People who are supposed to serve a higher kingdom that is "not of this world,'' and an unelected King who does not seek the approval of any electorate in order to exercise true power, have shown that they can get down and dirty with the best of the pagans before whom they are supposed to be setting an example and pointing the way to G-d.

Conservative religious "leaders'' blast-faxed and e-mailed their South Carolina constituents in an orchestrated "informational'' campaign designed to smear Sen. John McCain. They brought up his first marriage, his alleged affairs, his sometimes bad language, his meeting with the Log Cabin Republicans and, by association, "his softness on gays'' (who have replaced Communists as the Religious Right's No. 1 enemy). They also excoriated Gary Bauer for his "sellout'' -- for bolting from the pack and endorsing McCain while virtually all of the conservative religious leaders have hitched their political horses to the wagon of George W. Bush. Even if all of the allegations against McCain and Bauer are true, the question is whether people who are supposed to be communicating the love of G-d did so by bashing McCain and Bauer in such an un-Christian manner.

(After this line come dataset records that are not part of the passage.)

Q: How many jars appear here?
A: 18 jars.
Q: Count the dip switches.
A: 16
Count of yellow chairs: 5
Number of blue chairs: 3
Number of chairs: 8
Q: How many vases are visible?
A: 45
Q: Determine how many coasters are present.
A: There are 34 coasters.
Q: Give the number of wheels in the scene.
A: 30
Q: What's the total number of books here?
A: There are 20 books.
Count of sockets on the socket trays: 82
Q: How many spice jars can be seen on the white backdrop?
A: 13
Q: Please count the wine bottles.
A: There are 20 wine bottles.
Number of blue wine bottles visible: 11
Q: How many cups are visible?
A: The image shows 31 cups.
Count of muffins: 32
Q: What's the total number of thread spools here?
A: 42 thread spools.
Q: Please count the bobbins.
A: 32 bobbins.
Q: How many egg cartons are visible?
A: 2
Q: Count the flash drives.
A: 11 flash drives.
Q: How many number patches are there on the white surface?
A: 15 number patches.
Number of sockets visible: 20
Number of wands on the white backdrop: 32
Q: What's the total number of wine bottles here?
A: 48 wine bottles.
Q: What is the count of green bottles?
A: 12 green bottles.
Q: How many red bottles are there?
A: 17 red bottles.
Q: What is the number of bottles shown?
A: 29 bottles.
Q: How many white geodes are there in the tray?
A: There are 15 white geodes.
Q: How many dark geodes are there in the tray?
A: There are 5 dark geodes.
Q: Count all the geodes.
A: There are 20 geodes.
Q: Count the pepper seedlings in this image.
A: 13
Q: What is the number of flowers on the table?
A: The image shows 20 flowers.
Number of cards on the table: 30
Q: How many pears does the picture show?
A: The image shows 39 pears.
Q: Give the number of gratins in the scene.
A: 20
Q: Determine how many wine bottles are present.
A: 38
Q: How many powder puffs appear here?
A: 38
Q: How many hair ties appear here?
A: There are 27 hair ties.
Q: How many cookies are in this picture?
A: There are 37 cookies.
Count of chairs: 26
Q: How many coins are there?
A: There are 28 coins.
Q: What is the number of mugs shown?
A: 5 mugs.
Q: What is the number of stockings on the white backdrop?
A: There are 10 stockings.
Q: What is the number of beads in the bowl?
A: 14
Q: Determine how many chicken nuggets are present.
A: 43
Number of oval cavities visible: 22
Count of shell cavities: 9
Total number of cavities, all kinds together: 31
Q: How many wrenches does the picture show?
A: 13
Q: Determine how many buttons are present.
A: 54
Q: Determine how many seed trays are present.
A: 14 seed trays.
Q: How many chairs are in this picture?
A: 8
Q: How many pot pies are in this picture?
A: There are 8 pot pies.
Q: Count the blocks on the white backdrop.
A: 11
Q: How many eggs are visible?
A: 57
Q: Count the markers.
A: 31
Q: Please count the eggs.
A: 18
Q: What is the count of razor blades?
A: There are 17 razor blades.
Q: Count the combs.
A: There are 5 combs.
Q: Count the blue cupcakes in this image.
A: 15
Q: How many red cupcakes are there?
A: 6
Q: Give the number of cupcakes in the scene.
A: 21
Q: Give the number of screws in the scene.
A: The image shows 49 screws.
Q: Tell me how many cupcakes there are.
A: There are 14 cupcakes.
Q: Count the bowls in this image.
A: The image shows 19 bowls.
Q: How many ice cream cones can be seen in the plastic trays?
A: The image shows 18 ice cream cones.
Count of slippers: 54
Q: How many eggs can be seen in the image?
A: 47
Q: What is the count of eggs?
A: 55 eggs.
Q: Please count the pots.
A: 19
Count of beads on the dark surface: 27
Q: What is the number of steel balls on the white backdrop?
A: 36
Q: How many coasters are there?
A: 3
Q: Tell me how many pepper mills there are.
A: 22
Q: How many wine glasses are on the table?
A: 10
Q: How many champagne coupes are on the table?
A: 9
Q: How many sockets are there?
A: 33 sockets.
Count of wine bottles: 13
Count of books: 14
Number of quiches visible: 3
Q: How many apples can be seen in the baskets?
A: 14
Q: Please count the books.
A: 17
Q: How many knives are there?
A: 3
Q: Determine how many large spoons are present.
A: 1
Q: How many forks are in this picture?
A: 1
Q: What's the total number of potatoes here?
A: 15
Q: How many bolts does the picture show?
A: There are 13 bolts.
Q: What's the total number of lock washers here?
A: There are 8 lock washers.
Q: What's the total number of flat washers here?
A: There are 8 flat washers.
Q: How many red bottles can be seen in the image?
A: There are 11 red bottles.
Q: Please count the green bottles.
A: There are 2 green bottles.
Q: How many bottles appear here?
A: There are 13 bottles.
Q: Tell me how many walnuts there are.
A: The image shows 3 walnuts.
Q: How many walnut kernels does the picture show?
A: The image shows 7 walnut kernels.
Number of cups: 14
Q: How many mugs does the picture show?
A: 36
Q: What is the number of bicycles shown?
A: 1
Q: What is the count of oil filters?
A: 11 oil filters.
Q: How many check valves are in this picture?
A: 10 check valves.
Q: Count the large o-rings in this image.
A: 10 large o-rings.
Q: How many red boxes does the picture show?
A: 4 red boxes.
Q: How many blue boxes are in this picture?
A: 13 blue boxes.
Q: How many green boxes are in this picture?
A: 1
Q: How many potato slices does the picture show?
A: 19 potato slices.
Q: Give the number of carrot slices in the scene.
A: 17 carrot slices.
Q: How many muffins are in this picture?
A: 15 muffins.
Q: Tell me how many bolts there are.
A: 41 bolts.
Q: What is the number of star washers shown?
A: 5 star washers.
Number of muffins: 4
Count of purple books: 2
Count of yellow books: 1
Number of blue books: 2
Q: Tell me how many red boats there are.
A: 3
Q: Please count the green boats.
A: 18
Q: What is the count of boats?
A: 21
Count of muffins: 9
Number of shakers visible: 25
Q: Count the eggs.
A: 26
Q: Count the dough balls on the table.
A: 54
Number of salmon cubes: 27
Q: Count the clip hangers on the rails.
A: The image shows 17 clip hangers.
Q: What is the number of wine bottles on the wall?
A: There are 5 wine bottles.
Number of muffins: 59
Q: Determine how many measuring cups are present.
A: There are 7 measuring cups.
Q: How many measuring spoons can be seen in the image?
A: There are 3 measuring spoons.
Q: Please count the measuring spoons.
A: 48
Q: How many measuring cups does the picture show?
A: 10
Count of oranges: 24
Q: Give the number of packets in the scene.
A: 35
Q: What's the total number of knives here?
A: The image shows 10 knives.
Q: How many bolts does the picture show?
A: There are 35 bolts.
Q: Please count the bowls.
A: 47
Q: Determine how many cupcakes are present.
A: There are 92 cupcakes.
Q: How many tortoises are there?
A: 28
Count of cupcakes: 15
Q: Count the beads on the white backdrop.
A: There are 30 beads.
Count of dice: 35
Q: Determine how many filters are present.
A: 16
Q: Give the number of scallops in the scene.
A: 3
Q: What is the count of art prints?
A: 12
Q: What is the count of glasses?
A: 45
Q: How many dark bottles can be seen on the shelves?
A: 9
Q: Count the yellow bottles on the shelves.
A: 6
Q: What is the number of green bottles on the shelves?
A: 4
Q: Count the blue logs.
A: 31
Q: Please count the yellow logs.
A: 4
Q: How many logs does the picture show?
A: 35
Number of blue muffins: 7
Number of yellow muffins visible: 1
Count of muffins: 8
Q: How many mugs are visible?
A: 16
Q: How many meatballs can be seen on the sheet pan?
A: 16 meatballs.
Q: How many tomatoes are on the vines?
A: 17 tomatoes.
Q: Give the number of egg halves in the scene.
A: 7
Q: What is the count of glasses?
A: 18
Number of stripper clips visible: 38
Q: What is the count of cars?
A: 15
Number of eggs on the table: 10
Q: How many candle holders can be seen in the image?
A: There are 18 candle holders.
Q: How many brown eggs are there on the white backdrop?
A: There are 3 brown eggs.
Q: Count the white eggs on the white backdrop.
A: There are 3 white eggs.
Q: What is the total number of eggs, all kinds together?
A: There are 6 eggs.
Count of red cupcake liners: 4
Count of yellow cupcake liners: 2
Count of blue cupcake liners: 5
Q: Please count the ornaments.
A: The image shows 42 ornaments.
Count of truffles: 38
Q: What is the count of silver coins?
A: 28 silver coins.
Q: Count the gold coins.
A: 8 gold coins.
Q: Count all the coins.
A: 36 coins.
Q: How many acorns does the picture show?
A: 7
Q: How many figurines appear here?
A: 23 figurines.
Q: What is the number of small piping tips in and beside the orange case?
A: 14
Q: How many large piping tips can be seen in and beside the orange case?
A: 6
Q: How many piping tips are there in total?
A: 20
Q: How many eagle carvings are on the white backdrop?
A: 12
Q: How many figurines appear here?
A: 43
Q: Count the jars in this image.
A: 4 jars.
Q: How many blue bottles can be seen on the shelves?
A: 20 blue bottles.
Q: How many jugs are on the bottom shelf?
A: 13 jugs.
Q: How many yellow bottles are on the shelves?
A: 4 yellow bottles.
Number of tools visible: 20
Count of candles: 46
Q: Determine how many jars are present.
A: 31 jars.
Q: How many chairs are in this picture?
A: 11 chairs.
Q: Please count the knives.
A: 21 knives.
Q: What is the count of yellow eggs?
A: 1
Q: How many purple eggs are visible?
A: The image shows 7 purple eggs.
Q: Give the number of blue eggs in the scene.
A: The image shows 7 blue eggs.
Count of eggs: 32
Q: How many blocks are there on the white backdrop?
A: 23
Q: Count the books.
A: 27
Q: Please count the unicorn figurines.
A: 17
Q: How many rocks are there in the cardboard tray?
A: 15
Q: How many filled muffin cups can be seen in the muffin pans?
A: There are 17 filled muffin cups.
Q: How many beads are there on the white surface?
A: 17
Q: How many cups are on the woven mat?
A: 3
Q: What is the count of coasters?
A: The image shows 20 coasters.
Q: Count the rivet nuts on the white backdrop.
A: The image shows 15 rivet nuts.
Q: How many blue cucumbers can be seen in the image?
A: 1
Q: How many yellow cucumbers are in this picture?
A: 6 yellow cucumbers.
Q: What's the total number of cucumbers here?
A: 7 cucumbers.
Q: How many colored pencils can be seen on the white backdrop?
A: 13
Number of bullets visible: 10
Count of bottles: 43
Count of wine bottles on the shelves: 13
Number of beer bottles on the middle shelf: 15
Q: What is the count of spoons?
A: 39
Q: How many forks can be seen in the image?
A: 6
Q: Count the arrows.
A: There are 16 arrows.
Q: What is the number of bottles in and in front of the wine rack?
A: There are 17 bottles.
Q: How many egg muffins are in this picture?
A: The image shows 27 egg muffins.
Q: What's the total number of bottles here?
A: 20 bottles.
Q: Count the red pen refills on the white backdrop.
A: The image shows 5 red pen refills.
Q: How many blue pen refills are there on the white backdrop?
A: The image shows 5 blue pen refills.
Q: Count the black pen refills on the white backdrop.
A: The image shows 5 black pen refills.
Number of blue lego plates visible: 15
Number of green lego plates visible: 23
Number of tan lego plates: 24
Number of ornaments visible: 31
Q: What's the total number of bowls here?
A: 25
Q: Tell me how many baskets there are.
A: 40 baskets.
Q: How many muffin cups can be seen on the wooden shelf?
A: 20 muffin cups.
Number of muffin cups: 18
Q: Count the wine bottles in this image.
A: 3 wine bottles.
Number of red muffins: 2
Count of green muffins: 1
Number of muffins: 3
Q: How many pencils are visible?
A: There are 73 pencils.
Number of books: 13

Some not associated with religious conservatism don't think so. While not practicing the kind of religion (or politics) embraced by religious rightists, outsiders at least know how Christians are supposed to behave. Columnist E.J. Dionne Jr. lamented that Bush's effort to "transform the definition of conservative Christian politics'' has been damaged by Christian conservatives in South Carolina who may have delivered him into temptation: "...the revolution in Christian conservatism that once seemed possible has foundered on the hard rocks of the McCain challenge and interest-group politics. We may have to wait another four years before the word Christian is associated in politics, as it's supposed to be in other parts of life, with civility and a decent regard for the other guy.'' What a rebuke!

Columnist David Broder noted the absurdity of so many people claiming that different candidates were "G-d's choice'' for president. Some of the conservative religious prophets backed Alan Keyes, others Bush and still others McCain. All seemed to have discerned G-d's will in the matter (McCain was said to have been spared death in Vietnam so that G-d could have him run for president). Yet, as Lincoln noted when receiving conflicting advice about whose side G-d was on in the Civil War, all sides could not be simultaneously right.

Christian conservative leaders are using the tools of the world in an attempt to impose a moral code and worldview that many non-Christians and even some Christians do not share. To the extent that lay people wish to indulge in this they are free to do so, misguided though they may be, but when those who are ordained or otherwise claim to speak for G-d do it, they are settling for the mess of pottage that is politics and demeaning themselves and their faith in the process. One leader of a major Christian organization recently justified some of the outrageous claims made in direct-mail fund-raising letters this way: "The left does it.'' I wasn't aware that the pagan left had replaced biblical principles in setting the agenda for the Christian church.

Both the religious and secular left have erred in their own public comments and equally outrageous fund-raising appeals. Conservative Christians aren't a threat to the state. They're a threat to themselves when they adopt the worldly tactics of those who appear to prefer political power to real power. One power changes occupants in Washington. The other changes hearts and lives. There is nothing in their political behavior that would compel people who do not believe in the G-d they claim to worship to begin a journey in search of Him. Since Satan is described in the Christian Bible as an "angel of light'' and a "counterfeit,'' is it possible they might be unwittingly in the employ of the wrong kingdom?